Detention to Deportation - Rethinking the Removal of Cambodian Refugees
This article is part of a symposium on Immigration and Civil Rights After September 11: The Impact on California.
The United States helped to pull Cambodia into the Vietnam war, initially through secret bombings in Cambodia in 1969 and CIA support for a rightist coup in Cambodia in 1970. After the Khmer Rouge genocide of two million of its own people in Cambodia, thousands of survivors fled to refugee camps. Eventually, the United States admitted 145,000 Cambodian refugees. U.S. resettlement policies provided public assistance and job training for low-income jobs.
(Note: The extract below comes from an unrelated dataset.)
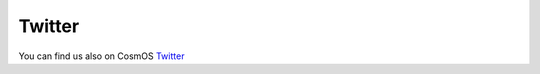 Twitter
=============================

You can find us also on CosmOS `Twitter <https://twitter.com/cosmos_creators>`_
Refugee families, however, were not provided with the tools necessary to raise their children in inner-city environments, where crime was rampant and culture was radically different from where they came. As a result, many of the refugee children, products of their U.S. environment, have turned to crime. Until recently, the United States did not deport refugee criminals to countries like Cuba, Vietnam, Laos, and Cambodia. In March 2002, however, the United States strong-armed Cambodia into signing a repatriation agreement and removed scores of the 1500 potential deportees of Cambodian nationality to a country that most never knew or left as infants. This Article challenges the moral basis for these deportations and asks whether justice is really being served. The removal of Cambodian refugees offers us an opportunity to rethink the entire concept of deportation and demands that we consider other options.
Bill Ong Hing. "Detention to Deportation - Rethinking the Removal of Cambodian Refugees" UC Davis Law Review 38 (2005): 891.